- INSTRUCTION:
Go through the material and copy each line that includes "Real".

- RECORDS:
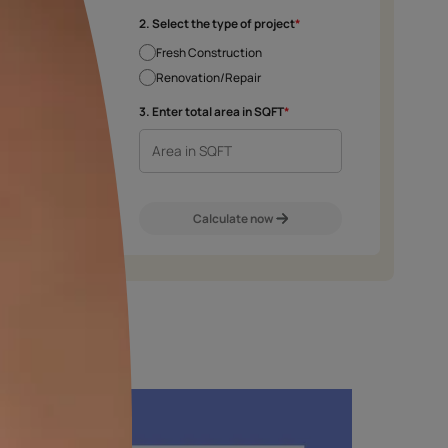
e chosen shade and finish.
2. Select the type 
Fresh Construct
Renovation/Rep
m
Exterior Walls
Interior Walls
3. Enter total area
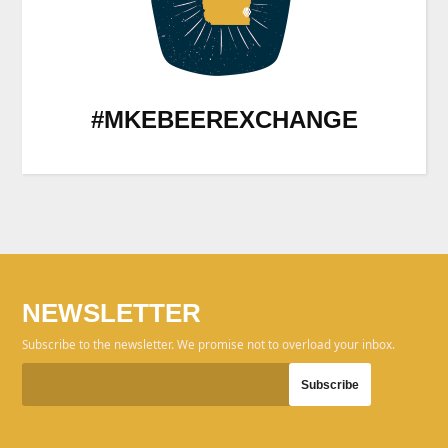
#MKEBEEREXCHANGE
NEWSLETTER
Subscribe to the newsletter. We promise not to overload your inbox.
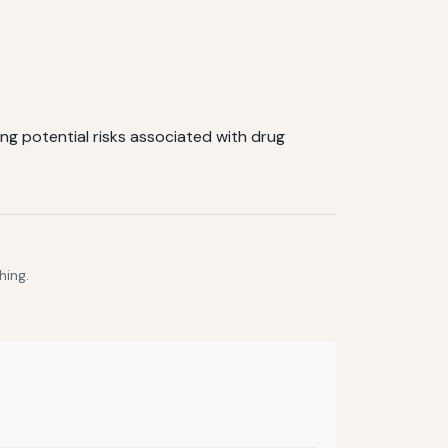
ing potential risks associated with drug
hing.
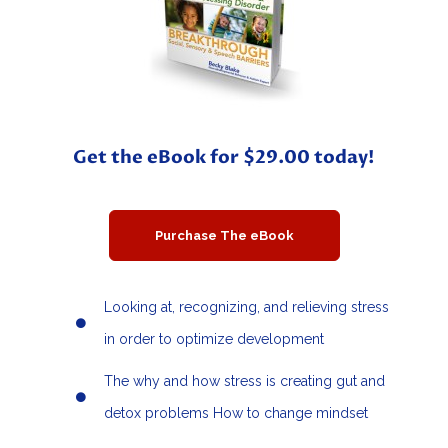
Get the eBook for $29.00 today!
Purchase The eBook
Looking at, recognizing, and relieving stress
in order to optimize development
The why and how stress is creating gut and
detox problems How to change mindset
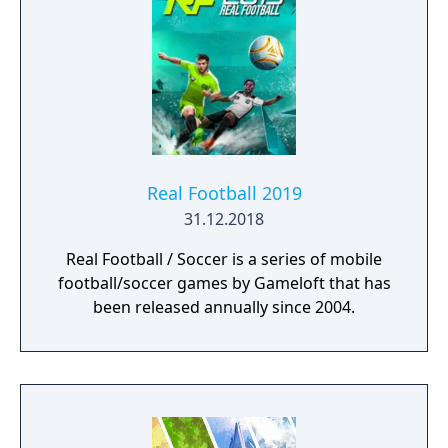
Real Football 2019
31.12.2018
Real Football / Soccer is a series of mobile
football/soccer games by Gameloft that has
been released annually since 2004.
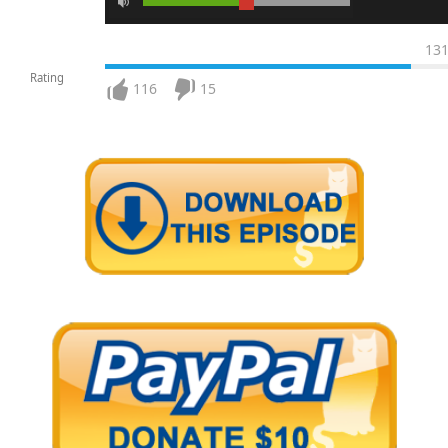
13
Rating
116
15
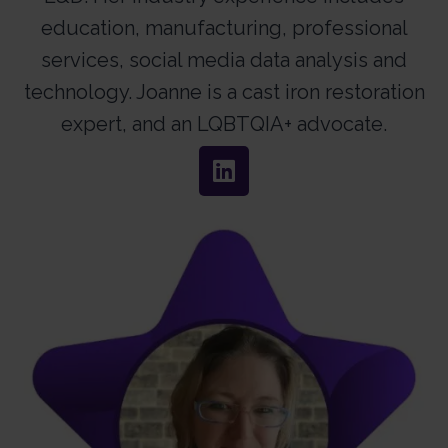
education, manufacturing, professional
services, social media data analysis and
technology. Joanne is a cast iron restoration
expert, and an LQBTQIA+ advocate.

- TASK RESPONSE:
Real Football 2019
Real Football / Soccer is a series of mobile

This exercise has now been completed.